Illegal Moves by SunwatchersRelease date: February 22, 2019
Label: Trouble In Mind
The Sunwatchers’ brand of eclectic free-form psych may not be the most accessible of music, yet its potent immediacy and burning fire makes it’s Zappa-esque tendencies resolve into a heady, narcotic mix. A swirling continuous climax of free-form jazz, screaming psych, and noise rock, it may seem a little prohibitive to the casual listener at first, but once you let it sink in, you may find a world of multicoloured aural delights.
Illegal Moves may be their second album on the Trouble In Mind label, and third album proper over-all, aside from various bits and pieces you will find on Bandcamp, but there is no sense of that dreaded inspiration running out any time soon. Politically charged as always, they discard with lyrics to bring the leftist agenda into the free-form workouts, and in doing so bring a heavy charged message to the streets. It’s the kind of political kick in the teeth that has been missing since the early days of hip hop, and undoubtedly a sign of the times right now. That aside, its not all rallying against “the man” but also about having fun along the way.

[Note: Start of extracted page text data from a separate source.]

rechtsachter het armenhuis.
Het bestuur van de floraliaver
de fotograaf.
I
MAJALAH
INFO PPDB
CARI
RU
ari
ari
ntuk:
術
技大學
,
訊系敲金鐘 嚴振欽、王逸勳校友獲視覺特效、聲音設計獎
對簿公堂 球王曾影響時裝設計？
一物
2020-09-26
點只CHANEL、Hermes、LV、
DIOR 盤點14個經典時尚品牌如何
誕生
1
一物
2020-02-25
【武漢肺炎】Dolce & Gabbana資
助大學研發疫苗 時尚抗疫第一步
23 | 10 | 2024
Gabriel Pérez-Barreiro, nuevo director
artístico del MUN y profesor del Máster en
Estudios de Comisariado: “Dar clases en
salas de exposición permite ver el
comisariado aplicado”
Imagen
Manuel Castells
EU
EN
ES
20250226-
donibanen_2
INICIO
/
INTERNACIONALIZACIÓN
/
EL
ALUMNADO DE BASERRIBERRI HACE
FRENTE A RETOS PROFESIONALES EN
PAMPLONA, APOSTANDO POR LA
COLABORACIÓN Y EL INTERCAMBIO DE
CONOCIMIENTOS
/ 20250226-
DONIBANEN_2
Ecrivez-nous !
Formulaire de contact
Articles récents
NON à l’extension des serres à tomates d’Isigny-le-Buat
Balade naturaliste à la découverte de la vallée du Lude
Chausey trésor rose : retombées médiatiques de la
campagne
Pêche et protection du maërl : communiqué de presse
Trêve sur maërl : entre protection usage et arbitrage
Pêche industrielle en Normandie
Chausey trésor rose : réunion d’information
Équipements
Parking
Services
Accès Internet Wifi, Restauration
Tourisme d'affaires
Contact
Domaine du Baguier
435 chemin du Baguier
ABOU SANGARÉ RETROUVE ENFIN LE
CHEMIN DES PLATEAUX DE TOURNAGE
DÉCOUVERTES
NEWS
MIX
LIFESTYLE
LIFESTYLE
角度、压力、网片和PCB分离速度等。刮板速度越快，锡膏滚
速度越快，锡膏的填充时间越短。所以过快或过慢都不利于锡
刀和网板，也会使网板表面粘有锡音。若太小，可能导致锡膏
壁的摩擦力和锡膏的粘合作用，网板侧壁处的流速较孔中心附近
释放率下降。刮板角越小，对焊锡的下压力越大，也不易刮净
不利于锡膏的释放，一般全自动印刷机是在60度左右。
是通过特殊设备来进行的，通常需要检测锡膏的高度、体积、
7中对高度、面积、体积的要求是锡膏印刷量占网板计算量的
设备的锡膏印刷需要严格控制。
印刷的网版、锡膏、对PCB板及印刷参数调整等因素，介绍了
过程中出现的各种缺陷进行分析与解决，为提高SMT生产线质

That agenda is set out in the wonderful opening gambit of ‘New Dad Blues’, a boisterous romp where an energetic melody plays out over a free-form workout. It’s feet to the floor as they entice you to move your body in ways you might not have done since the height of Studio 54, although this ain’t no disco, and it certainly ain’t no foolin’ around.
The chugging riff of ‘Beautiful Crystals’ is a precursor to another powerful weapon in the Sunwatchers arsenal. Whilst the metronomic beat pulls you in, a sudden sense of being within some 70’s crime-fighting series arises from the glorious melody. This is what the band excel at, and you are never two steps away from another tuneful interlude to break up the squall of sax and rhythm that could so easily overcome your senses.
That swirling vortex of sax and organs is found to be alive and kicking on ‘Greeneyed Pigmen (Get The Blade)’ but this is then tempered by the chilled out ‘Everybody Play’ which lulls you into its night-time world of slow sax playing. It also signals a slight lull in the album if truth be told, as ‘Psych Driving’ runs steadily out of ideas. This is only a minor incursion before we lift off again into the sun with a triumphant cover of Alice Coltrane’s ‘Ptah, The El Daoud’ which rises like the proverbial phoenix before setting us down with the slide guitar of ‘Strollin’ Coma Blues’. We start with the blues, and end with the blues, and all music is built on the blues within Sunwatchers world.
So, an album that’s not for the casual listener, but certainly one that pays if you give it chance. The energy can overcome you at times, but when the band hit their stride they sound like the greatest free-form jazz/psych band ever. Unlike most other bands around these days, they preach a political agenda, but that is kept for the listener to decide through the squalls of music, rather than a lyrical output. Challenging, but fun too.